SOURCE INFORMATION Block Start
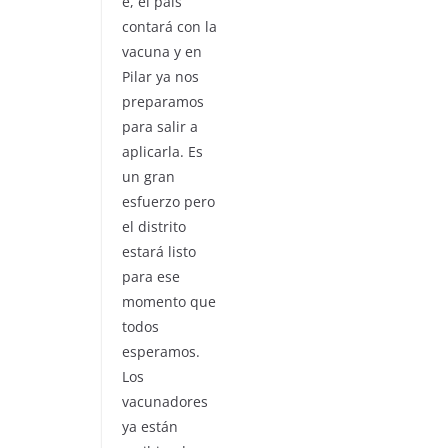
e, el país
contará con la
vacuna y en
Pilar ya nos
preparamos
para salir a
aplicarla. Es
un gran
esfuerzo pero
el distrito
estará listo
para ese
momento que
todos
esperamos.
Los
vacunadores
ya están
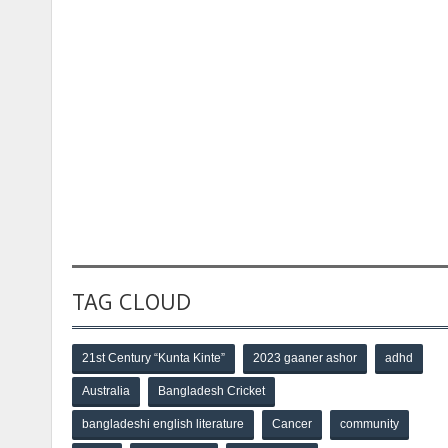
TAG CLOUD
21st Century “Kunta Kinte”
2023 gaaner ashor
adhd
Australia
Bangladesh Cricket
bangladeshi english literature
Cancer
community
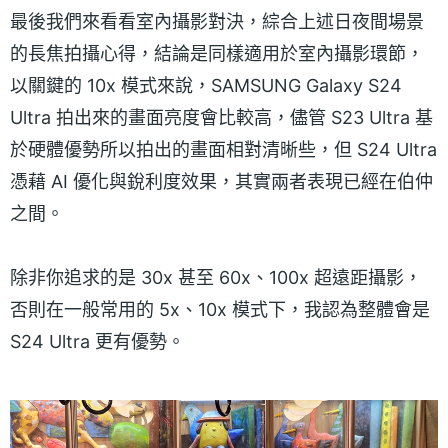
最後我們來看看室內攝影對決，綜合上述日夜間場景
的長焦拍攝心得，結論是同樣適用於室內攝影環節，
以關鍵的 10x 模式來說，SAMSUNG Galaxy S24
Ultra 拍出來的畫面亮度會比較高，儘管 S23 Ultra 基
於硬體優勢所以拍出的畫面相對清晰些，但 S24 Ultra
憑藉 AI 優化與銳利度效果，其實兩者表現已經在伯仲
之間。
除非你追求的是 30x 甚至 60x、100x 超遠距攝影，
否則在一般常用的 5x、10x 模式下，我認為整體會是
S24 Ultra 更有優勢。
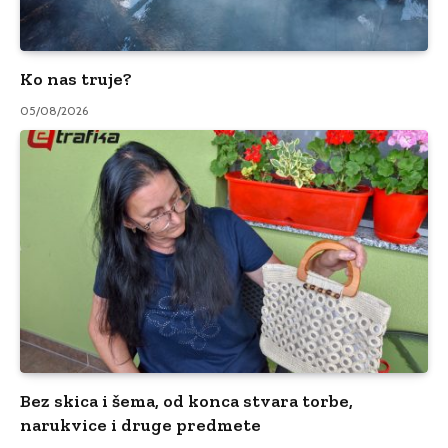
Ko nas truje?
05/08/2026
Bez skica i šema, od konca stvara torbe,
narukvice i druge predmete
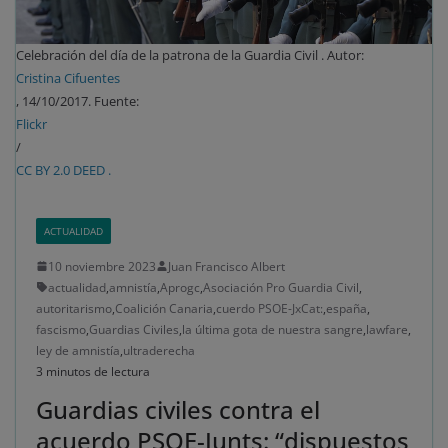
Celebración del día de la patrona de la Guardia Civil . Autor:
Cristina Cifuentes
, 14/10/2017. Fuente:
Flickr
/
CC BY 2.0 DEED .
ACTUALIDAD
10 noviembre 2023
Juan Francisco Albert
actualidad
,
amnistía
,
Aprogc
,
Asociación Pro Guardia Civil
,
autoritarismo
,
Coalición Canaria
,
cuerdo PSOE-JxCat:
,
españa
,
fascismo
,
Guardias Civiles
,
la última gota de nuestra sangre
,
lawfare
,
ley de amnistía
,
ultraderecha
3 minutos de lectura
Guardias civiles contra el
acuerdo PSOE-Junts: “dispuestos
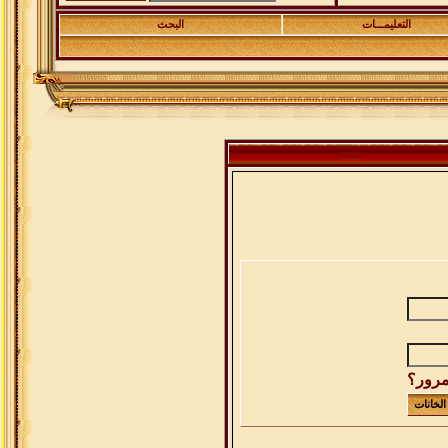
التعليمـــات
البحث
مرور؟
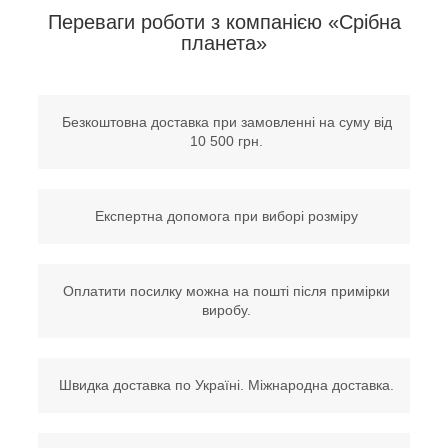
Переваги роботи з компанією «Срібна
планета»
Безкоштовна доставка при замовленні на суму від
10 500 грн.
Експертна допомога при виборі розміру
Оплатити посилку можна на пошті після примірки
виробу.
Швидка доставка по Україні. Міжнародна доставка.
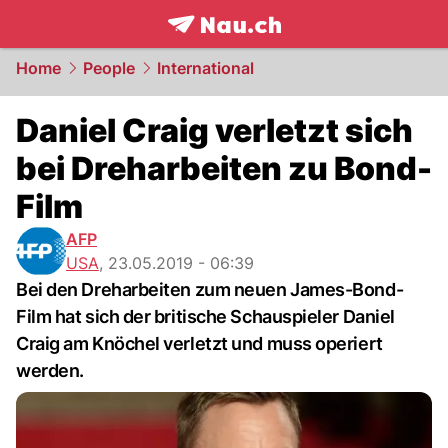
frontpage.
NAU.ch
Home
People
International
Daniel Craig verletzt sich
bei Dreharbeiten zu Bond-
Film
AFP
USA
,
23.05.2019 - 06:39
Bei den Dreharbeiten zum neuen James-Bond-
Film hat sich der britische Schauspieler Daniel
Craig am Knöchel verletzt und muss operiert
werden.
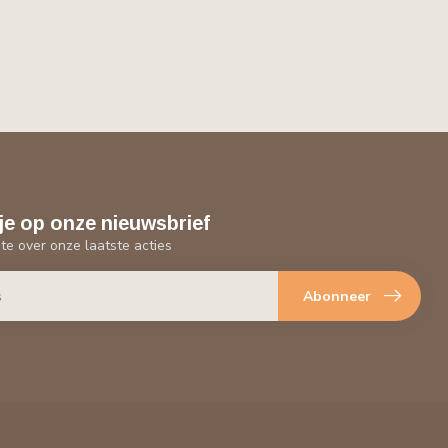
je op onze nieuwsbrief
gte over onze laatste acties
Abonneer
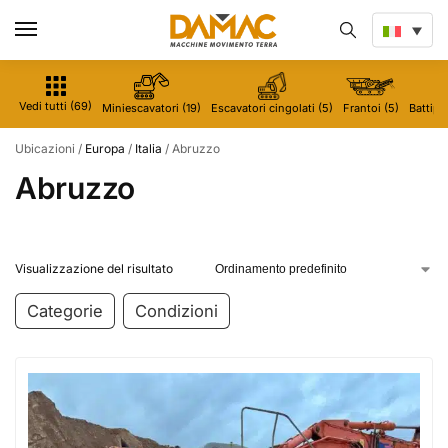
Vedi tutti (69)
Miniescavatori (19)
Escavatori cingolati (5)
Frantoi (5)
Battipal
Ubicazioni
/
Europa
/
Italia
/
Abruzzo
Abruzzo
Visualizzazione del risultato
Categorie
Condizioni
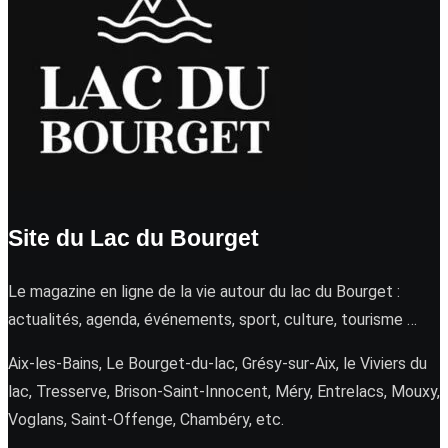
Site du Lac du Bourget
Le magazine en ligne de la vie autour du lac du Bourget :
actualités, agenda, événements, sport, culture, tourisme …
Aix-les-Bains, Le Bourget-du-lac, Grésy-sur-Aix, le Viviers du
lac, Tresserve, Brison-Saint-Innocent, Méry, Entrelacs, Mouxy,
Voglans, Saint-Offenge, Chambéry, etc.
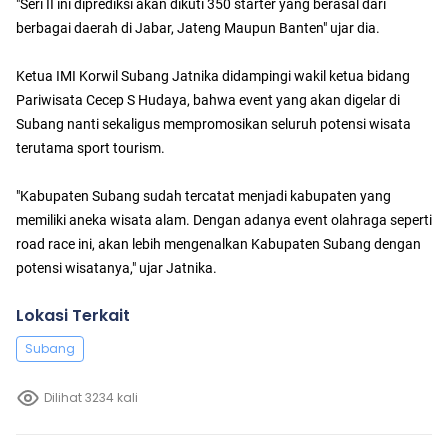
"Seri II ini diprediksi akan dikuti 350 starter yang berasal dari
berbagai daerah di Jabar, Jateng Maupun Banten" ujar dia.
Ketua IMI Korwil Subang Jatnika didampingi wakil ketua bidang
Pariwisata Cecep S Hudaya, bahwa event yang akan digelar di
Subang nanti sekaligus mempromosikan seluruh potensi wisata
terutama sport tourism.
"Kabupaten Subang sudah tercatat menjadi kabupaten yang
memiliki aneka wisata alam. Dengan adanya event olahraga seperti
road race ini, akan lebih mengenalkan Kabupaten Subang dengan
potensi wisatanya," ujar Jatnika.
Lokasi Terkait
Subang
Dilihat 3234 kali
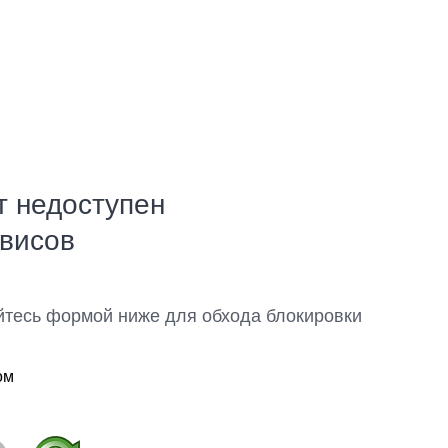
т недоступен
рвисов
йтесь формой ниже для обхода блокировки
ом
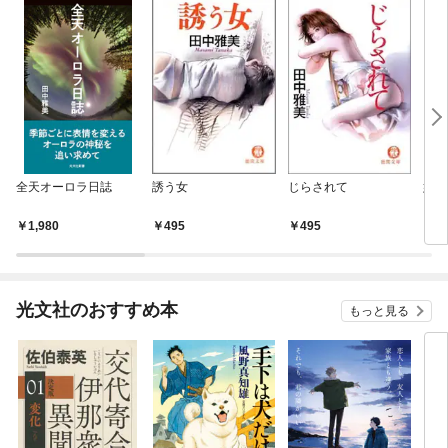
全天オーロラ日誌
誘う女
じらされて
姫戯
1,980
495
495
4
光文社のおすすめ本
もっと見る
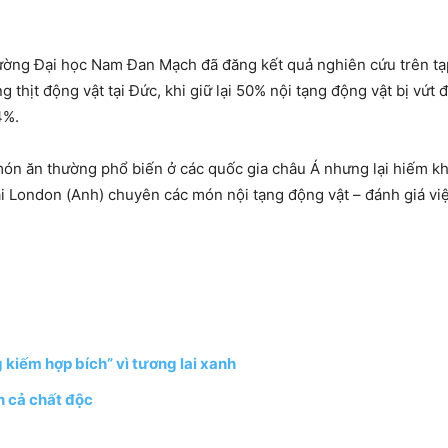
rường Đại học Nam Đan Mạch đã đăng kết quả nghiên cứu trên t
thịt động vật tại Đức, khi giữ lại 50% nội tạng động vật bị vứt 
4%.
 món ăn thường phổ biến ở các quốc gia châu Á nhưng lại hiếm 
tại London (Anh) chuyên các món nội tạng động vật – đánh giá v
kiếm hợp bích” vì tương lai xanh
n cả chất độc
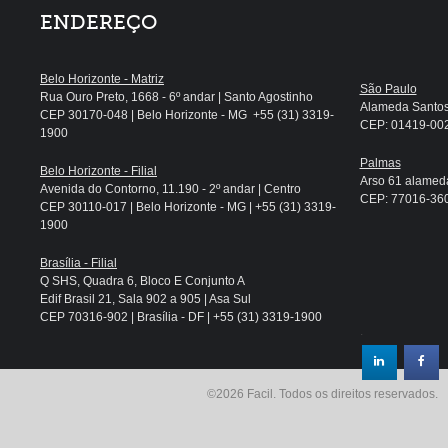
ENDEREÇO
Belo Horizonte - Matriz
São Paulo
Rua Ouro Preto, 1668 - 6º andar | Santo Agostinho
Alameda Santos, 
CEP 30170-048 | Belo Horizonte - MG +55 (31) 3319-
CEP: 01419-002 
1900
Palmas
Belo Horizonte - Filial
Arso 61 alameda
Avenida do Contorno, 11.190 - 2º andar | Centro
CEP: 77016-360 
CEP 30110-017 | Belo Horizonte - MG | +55 (31) 3319-
1900
Brasília - Filial
Q SHS, Quadra 6, Bloco E Conjunto A
Edif Brasil 21, Sala 902 a 905 | Asa Sul
CEP 70316-902 | Brasília - DF | +55 (31) 3319-1900
.
©2026 Facil. Todos os direitos reservados.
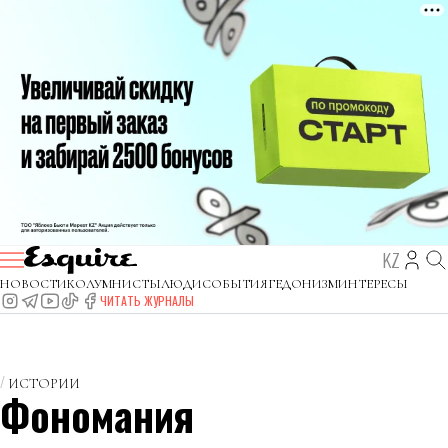
KZ
НОВОСТИ
КОЛУМНИСТЫ
ЛЮДИ
СОБЫТИЯ
ГЕДОНИЗМ
ИНТЕРЕСЫ
ЧИТАТЬ ЖУРНАЛЫ
ИСТОРИИ
Фономания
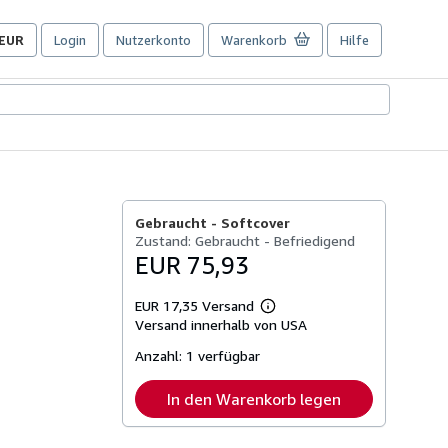
EUR
Login
Nutzerkonto
Warenkorb
Hilfe
Seite
der
Einkaufseinstellungen.
Gebraucht -
Softcover
Zustand: Gebraucht - Befriedigend
EUR 75,93
EUR 17,35 Versand
Weitere
Versand innerhalb von USA
Informationen
zu
Anzahl:
1 verfügbar
Versandkosten
In den Warenkorb legen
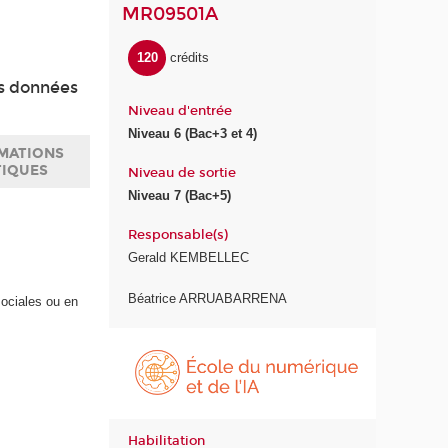
MR09501A
120
crédits
es données
Niveau d'entrée
Niveau 6 (Bac+3 et 4)
MATIONS
TIQUES
Niveau de sortie
Niveau 7 (Bac+5)
Responsable(s)
Gerald KEMBELLEC
Béatrice ARRUABARRENA
ociales ou en
É
c
o
l
e
Habilitation
d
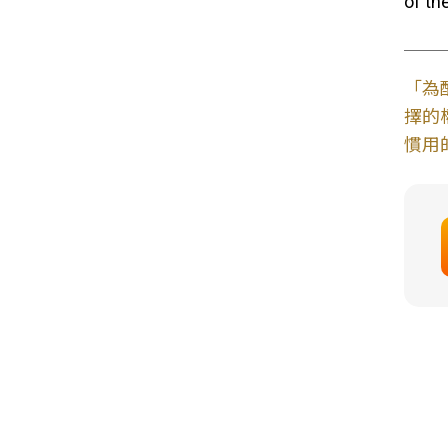
of th
「為
擇的
慣用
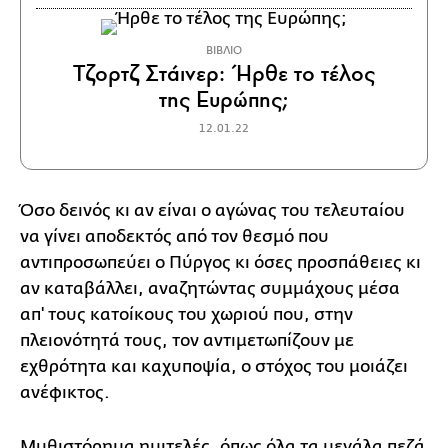
ΒΙΒΛΙΟ
Τζορτζ Στάινερ: Ήρθε το τέλος
της Ευρώπης;
12.01.22
Όσο δεινός κι αν είναι ο αγώνας του τελευταίου
να γίνει αποδεκτός από τον θεσμό που
αντιπροσωπεύει ο Πύργος κι όσες προσπάθειες κι
αν καταβάλλει, αναζητώντας συμμάχους μέσα
απ' τους κατοίκους του χωριού που, στην
πλειονότητά τους, τον αντιμετωπίζουν με
εχθρότητα και καχυποψία, ο στόχος του μοιάζει
ανέφικτος.
Μυθιστόρημα ημιτελές, όπως όλα τα μεγάλα πεζά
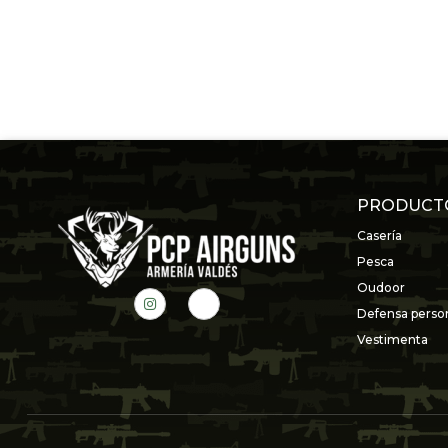
PRODUCT
Casería
Pesca
Oudoor
Defensa perso
Vestimenta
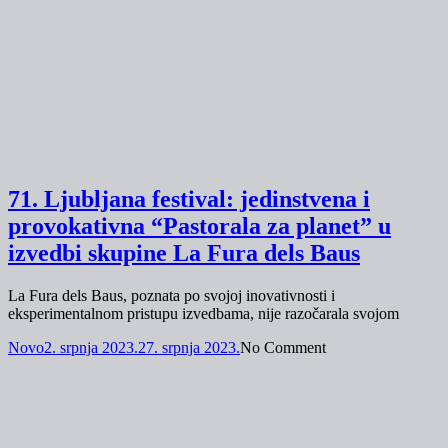
71. Ljubljana festival: jedinstvena i
provokativna “Pastorala za planet” u
izvedbi skupine La Fura dels Baus
La Fura dels Baus, poznata po svojoj inovativnosti i
eksperimentalnom pristupu izvedbama, nije razočarala svojom
Novo
2. srpnja 2023.
27. srpnja 2023.
No Comment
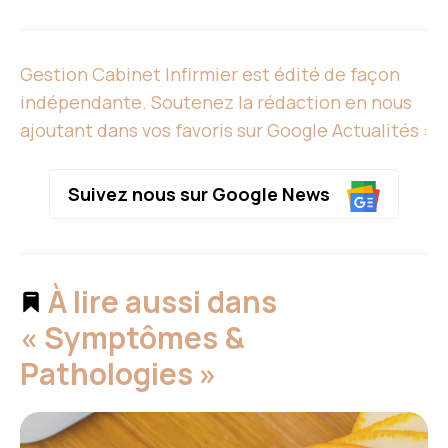
Gestion Cabinet Infirmier est édité de façon
indépendante. Soutenez la rédaction en nous
ajoutant dans vos favoris sur Google Actualités :
Suivez nous sur Google News
À lire aussi dans
« Symptômes &
Pathologies »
SOURCE INFORMATION Block End
Copy the text of all the material above word for word, leaving out the pictures.

• [PROBLEM SOLUTION]:
e, el país
contará con la
vacuna y en
Pilar ya nos
preparamos
para salir a
aplicarla. Es
un gran
esfuerzo pero
el distrito
estará listo
para ese
momento que
todos
esperamos.
Los
vacunadores
ya están
TAG CLOUD
21st Century “Kunta Kinte”
2023 gaaner ashor
adhd
Australia
Bangladesh Cricket
bangladeshi english literature
Cancer
community
最後我們來看看室內攝影對決，綜合上述日夜間場景
的長焦拍攝心得，結論是同樣適用於室內攝影環節，
以關鍵的 10x 模式來說，SAMSUNG Galaxy S24
Ultra 拍出來的畫面亮度會比較高，儘管 S23 Ultra 基
於硬體優勢所以拍出的畫面相對清晰些，但 S24 Ultra
憑藉 AI 優化與銳利度效果，其實兩者表現已經在伯仲
之間。
除非你追求的是 30x 甚至 60x、100x 超遠距攝影，
否則在一般常用的 5x、10x 模式下，我認為整體會是
S24 Ultra 更有優勢。
Ko nas truje?
05/08/2026
Bez skica i šema, od konca stvara torbe,
narukvice i druge predmete
Celebración del día de la patrona de la Guardia Civil . Autor:
Cristina Cifuentes
, 14/10/2017. Fuente:
Flickr
/
CC BY 2.0 DEED .
ACTUALIDAD
10 noviembre 2023
Juan Francisco Albert
actualidad
,
amnistía
,
Aprogc
,
Asociación Pro Guardia Civil
,
autoritarismo
,
Coalición Canaria
,
cuerdo PSOE-JxCat:
,
españa
,
fascismo
,
Guardias Civiles
,
la última gota de nuestra sangre
,
lawfare
,
ley de amnistía
,
ultraderecha
3 minutos de lectura
Guardias civiles contra el
acuerdo PSOE-Junts: “dispuestos
التعليمـــات
البحث
مرور؟
Переваги роботи з компанією «Срібна
планета»
Безкоштовна доставка при замовленні на суму від
10 500 грн.
Експертна допомога при виборі розміру
Оплатити посилку можна на пошті після примірки
виробу.
Швидка доставка по Україні. Міжнародна доставка.
frontpage.
NAU.ch
Home
People
International
Daniel Craig verletzt sich
bei Dreharbeiten zu Bond-
Film
AFP
USA
,
23.05.2019 - 06:39
Bei den Dreharbeiten zum neuen James-Bond-
Film hat sich der britische Schauspieler Daniel
Craig am Knöchel verletzt und muss operiert
werden.
je op onze nieuwsbrief
gte over onze laatste acties
Abonneer
Vedi tutti (69)
Miniescavatori (19)
Escavatori cingolati (5)
Frantoi (5)
Battipal
Ubicazioni
/
Europa
/
Italia
/
Abruzzo
Abruzzo
Visualizzazione del risultato
Categorie
Condizioni
Site du Lac du Bourget
Le magazine en ligne de la vie autour du lac du Bourget :
actualités, agenda, événements, sport, culture, tourisme …
Aix-les-Bains, Le Bourget-du-lac, Grésy-sur-Aix, le Viviers du
lac, Tresserve, Brison-Saint-Innocent, Méry, Entrelacs, Mouxy,
Voglans, Saint-Offenge, Chambéry, etc.
"Seri II ini diprediksi akan dikuti 350 starter yang berasal dari
berbagai daerah di Jabar, Jateng Maupun Banten" ujar dia.
Ketua IMI Korwil Subang Jatnika didampingi wakil ketua bidang
Pariwisata Cecep S Hudaya, bahwa event yang akan digelar di
Subang nanti sekaligus mempromosikan seluruh potensi wisata
terutama sport tourism.
"Kabupaten Subang sudah tercatat menjadi kabupaten yang
memiliki aneka wisata alam. Dengan adanya event olahraga seperti
road race ini, akan lebih mengenalkan Kabupaten Subang dengan
potensi wisatanya," ujar Jatnika.
Lokasi Terkait
Subang
Dilihat 3234 kali
т недоступен
рвисов
йтесь формой ниже для обхода блокировки
ом
全天オーロラ日誌
誘う女
じらされて
姫戯
1,980
495
495
4
光文社のおすすめ本
もっと見る
rường Đại học Nam Đan Mạch đã đăng kết quả nghiên cứu trên t
thịt động vật tại Đức, khi giữ lại 50% nội tạng động vật bị vứt 
4%.
 món ăn thường phổ biến ở các quốc gia châu Á nhưng lại hiếm 
tại London (Anh) chuyên các món nội tạng động vật – đánh giá v
kiếm hợp bích” vì tương lai xanh
n cả chất độc
ENDEREÇO
Belo Horizonte - Matriz
São Paulo
Rua Ouro Preto, 1668 - 6º andar | Santo Agostinho
Alameda Santos, 
CEP 30170-048 | Belo Horizonte - MG +55 (31) 3319-
CEP: 01419-002 
1900
Palmas
Belo Horizonte - Filial
Arso 61 alameda
Avenida do Contorno, 11.190 - 2º andar | Centro
CEP: 77016-360 
CEP 30110-017 | Belo Horizonte - MG | +55 (31) 3319-
1900
Brasília - Filial
Q SHS, Quadra 6, Bloco E Conjunto A
Edif Brasil 21, Sala 902 a 905 | Asa Sul
CEP 70316-902 | Brasília - DF | +55 (31) 3319-1900
.
©2026 Facil. Todos os direitos reservados.
KZ
НОВОСТИ
КОЛУМНИСТЫ
ЛЮДИ
СОБЫТИЯ
ГЕДОНИЗМ
ИНТЕРЕСЫ
ЧИТАТЬ ЖУРНАЛЫ
ИСТОРИИ
Фономания
EUR
Login
Nutzerkonto
Warenkorb
Hilfe
Seite
der
Einkaufseinstellungen.
Gebraucht -
Softcover
Zustand: Gebraucht - Befriedigend
EUR 75,93
EUR 17,35 Versand
Weitere
Versand innerhalb von USA
Informationen
zu
Anzahl:
1 verfügbar
Versandkosten
In den Warenkorb legen
MR09501A
120
crédits
es données
Niveau d'entrée
Niveau 6 (Bac+3 et 4)
MATIONS
TIQUES
Niveau de sortie
Niveau 7 (Bac+5)
Responsable(s)
Gerald KEMBELLEC
Béatrice ARRUABARRENA
ociales ou en
É
c
o
l
e
Habilitation
d
of th
「為
擇的
慣用
ΒΙΒΛΙΟ
Τζορτζ Στάινερ: Ήρθε το τέλος
της Ευρώπης;
12.01.22
Όσο δεινός κι αν είναι ο αγώνας του τελευταίου
να γίνει αποδεκτός από τον θεσμό που
αντιπροσωπεύει ο Πύργος κι όσες προσπάθειες κι
αν καταβάλλει, αναζητώντας συμμάχους μέσα
απ' τους κατοίκους του χωριού που, στην
πλειονότητά τους, τον αντιμετωπίζουν με
εχθρότητα και καχυποψία, ο στόχος του μοιάζει
ανέφικτος.
Μυθιστόρημα ημιτελές, όπως όλα τα μεγάλα πεζά
PRODUCT
Casería
Pesca
Oudoor
Defensa perso
Vestimenta
71. Ljubljana festival: jedinstvena i
provokativna “Pastorala za planet” u
izvedbi skupine La Fura dels Baus
La Fura dels Baus, poznata po svojoj inovativnosti i
eksperimentalnom pristupu izvedbama, nije razočarala svojom
Novo
2. srpnja 2023.
27. srpnja 2023.
No Comment
Gestion Cabinet Infirmier est édité de façon
indépendante. Soutenez la rédaction en nous
ajoutant dans vos favoris sur Google Actualités :
Suivez nous sur Google News
À lire aussi dans
« Symptômes &
Pathologies »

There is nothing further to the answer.